Article Text

PDF

Expression of adhesion molecules on synovial fluid and peripheral blood monocytes in patients with inflammatory joint disease and osteoarthritis
  1. M Köller,
  2. M Aringer,
  3. H Kiener,
  4. L Erlacher,
  5. K Machold,
  6. G Eberl,
  7. A Studnicka-Benke,
  8. W Graninger,
  9. J Smolen
  1. Division of Rheumatology, Department of Internal Medicine III, University of Vienna, Währinger Gürtel 18–20, A-1090 Vienna, Austria
  1. Dr M Köller.

Abstract

OBJECTIVE To determine the presence of adhesion molecules on monocytes/macrophages (Mφ) from peripheral blood (PB) and synovial fluid (SF) in patients with osteoarthritis (OA) and inflammatory joint diseases (rheumatoid (RA) and reactive arthritis (ReA)) in order to improve our understanding of the possible mechanisms underlying the inflammatory process.

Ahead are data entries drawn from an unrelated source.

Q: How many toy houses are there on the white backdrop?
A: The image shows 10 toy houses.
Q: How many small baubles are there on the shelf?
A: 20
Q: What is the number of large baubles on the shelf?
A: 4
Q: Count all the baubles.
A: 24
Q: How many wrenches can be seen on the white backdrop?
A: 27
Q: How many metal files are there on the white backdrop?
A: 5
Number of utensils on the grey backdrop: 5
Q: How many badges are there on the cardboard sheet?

METHODS Whole blood and SF cells were stained with monoclonal antibodies against CD11a (LFA-1), CD15 s (sialyl-Lewis X), CD44, CD54, VLA-4, and HLA-DR counterstained with anti-CD14 antibodies as a Mφ marker for dual fluorescence analysis by flowcytometry.

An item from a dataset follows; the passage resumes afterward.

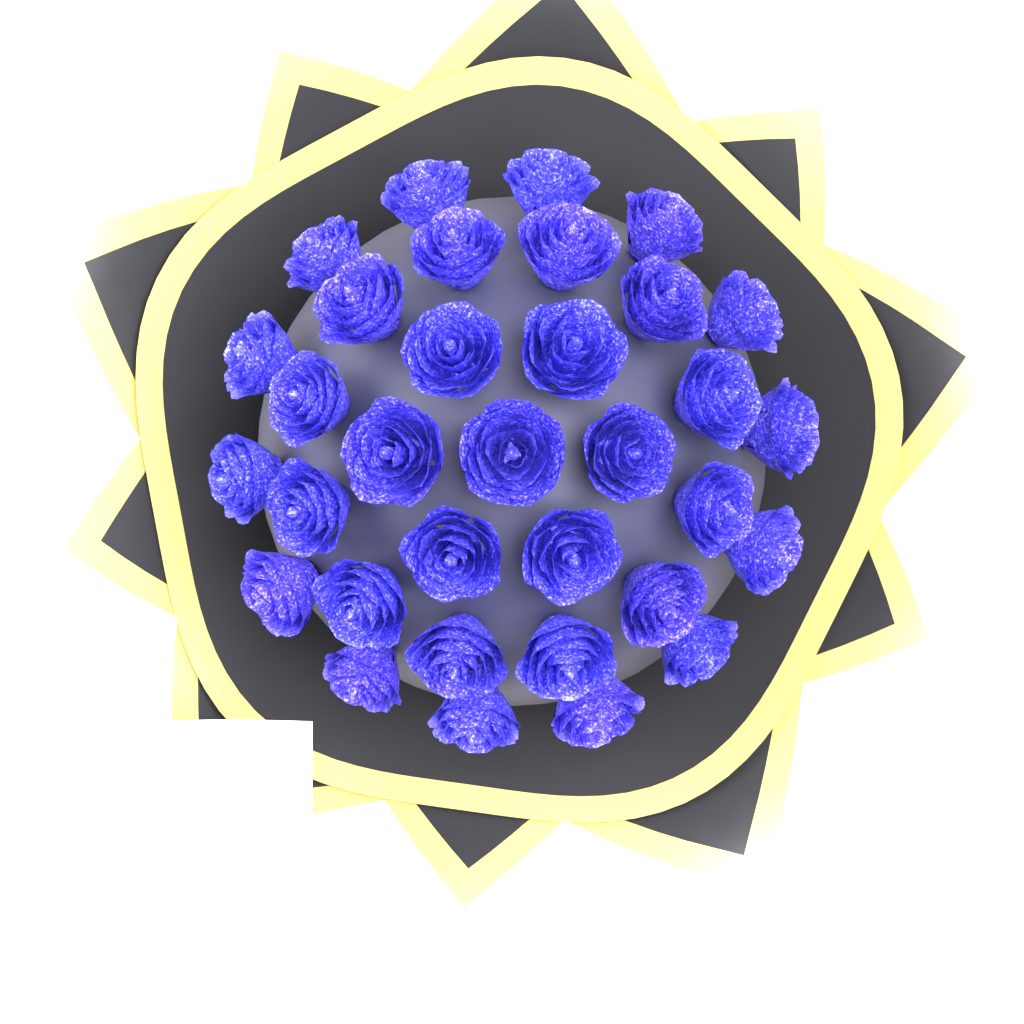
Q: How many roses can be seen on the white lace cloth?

RESULTS On PB-Mφ, CD15s was markedly increased in both RA as well as ReA compared with OA. Furthermore, in the PB LFA-1, CD44, and HLA-DR showed a higher surface density on Mφ in ReA than in OA. Comparison between SF and PB showed significantly higher CD44 and CD54 expression on SF-Mφ. These molecules play an important part in lymphocyte-Mφ interaction.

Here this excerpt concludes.